**EXERCISE 1**
In the passage about the swarm lights, what reason does the text give for reporters and curious minds flocking to the area? Answer in one to three sentences.
**EXERCISE 2**
Pick up the passage about the swarm lights from its final sentence and continue it.

═════ SUPPLIED PASSAGE

Besides the obvious culprits, some speculative, rogue amateurs flying drones over the Front Range plains, or a quiet military exercise, what makes this occurrence meaningful was the effect it had on those who experienced it, the mum’s-the-word from federal entities, and the complete left-out-of-the-loop by stumped local authorities from county sheriff offices, state patrol, and local police. The whole event harkens back to Cold War era secrecy and public vexation.
Given the lack of transparency about that night of the swarm lights, it is no wonder reporters and curious minds swarmed to the area, converging on any number of hypothetical explanations all sharing a common denominator: unsubstantiated conjecture. But, what is one to do in the absence of reliable information and lack of official notification before or after the fact?

══════════
═════ GIVEN INFORMATION

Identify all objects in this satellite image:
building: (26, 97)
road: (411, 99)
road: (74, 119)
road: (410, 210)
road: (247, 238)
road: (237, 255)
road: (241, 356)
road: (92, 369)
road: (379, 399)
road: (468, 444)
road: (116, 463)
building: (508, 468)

══════════
═════ GIVEN INFORMATION

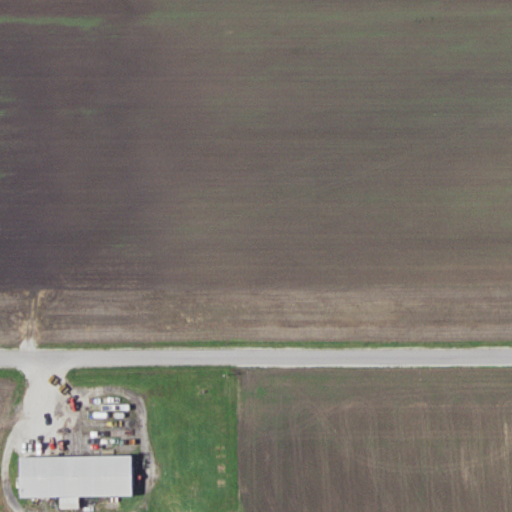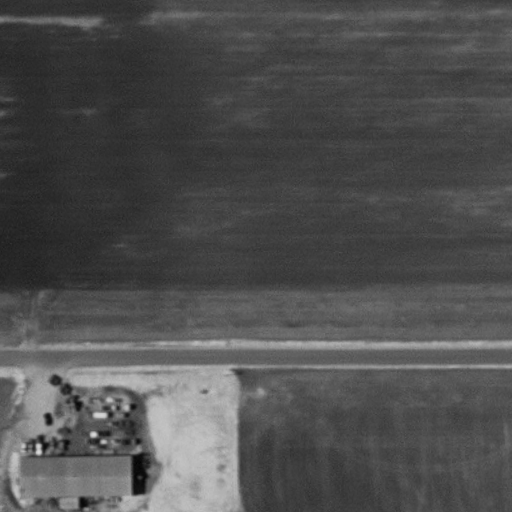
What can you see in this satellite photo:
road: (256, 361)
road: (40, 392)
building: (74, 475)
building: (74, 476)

══════════
═════ GIVEN INFORMATION

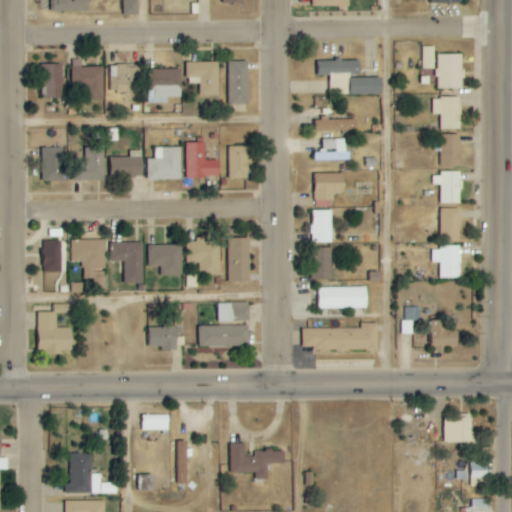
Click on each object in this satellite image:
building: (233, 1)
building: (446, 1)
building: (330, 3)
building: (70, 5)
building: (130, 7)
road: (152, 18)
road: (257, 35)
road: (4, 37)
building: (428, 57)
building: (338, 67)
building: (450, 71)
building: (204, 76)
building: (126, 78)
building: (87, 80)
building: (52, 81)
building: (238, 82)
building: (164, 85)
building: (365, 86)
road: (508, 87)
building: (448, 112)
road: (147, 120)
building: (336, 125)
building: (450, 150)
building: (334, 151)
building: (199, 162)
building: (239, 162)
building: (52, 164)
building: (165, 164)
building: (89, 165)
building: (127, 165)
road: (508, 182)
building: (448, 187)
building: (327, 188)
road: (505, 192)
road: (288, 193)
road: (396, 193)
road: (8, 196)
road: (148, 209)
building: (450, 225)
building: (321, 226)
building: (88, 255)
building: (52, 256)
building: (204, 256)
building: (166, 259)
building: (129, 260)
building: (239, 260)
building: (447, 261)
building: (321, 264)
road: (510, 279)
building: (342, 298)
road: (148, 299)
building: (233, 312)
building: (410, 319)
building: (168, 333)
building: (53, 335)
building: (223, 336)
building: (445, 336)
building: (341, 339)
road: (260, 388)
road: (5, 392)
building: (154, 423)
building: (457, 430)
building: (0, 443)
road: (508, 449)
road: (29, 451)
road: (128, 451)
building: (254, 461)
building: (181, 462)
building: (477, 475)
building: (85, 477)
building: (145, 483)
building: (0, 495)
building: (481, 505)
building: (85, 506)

══════════

**RESPONSE BOX 1**
They flocked there because of the lack of transparency about that night of the swarm lights. Federal entities stayed silent, and local authorities were left out of the loop. No reliable information or official notification came before or after the event.

**RESPONSE BOX 2**
Yet, this is what makes this event so fascinating –if, in fact, the military or some commercial operation had been responsible for the rogue light show, why wouldn’t these entities simply notify the public in advance? Alternatively, who ever piloted these untagged, unidentifiable flying objects could have “managed” the story after the fact, providing some plausible explanation local authorities and news media alike are usually only so happy to accept and pass on. But, that didn’t happen either. Nor did any local authorities issue an intent to investigate the matter as a possible criminal matter.
Blaming a disconcerting bad actor –maybe some teenagers out on a night of beer drinking and hijinks, somehow orchestrating an elaborate hoax, might have been the perfect scheme to cover up the real culprits. Though, that might have still left that nagging question unanswered: What teenager, what rascal out there would have had the funds to own and deploy 17-to-30-something commercial/military-grade drones, let alone the piloting expertise to pilot them? Pilot them at high velocity speeds and withdraw them swiftly and quietly into some unseen hangar in an area, though rural, sandwiched and well-patrolled by any number of local, FAA and military operatives within a forty-to-fifty miles radius?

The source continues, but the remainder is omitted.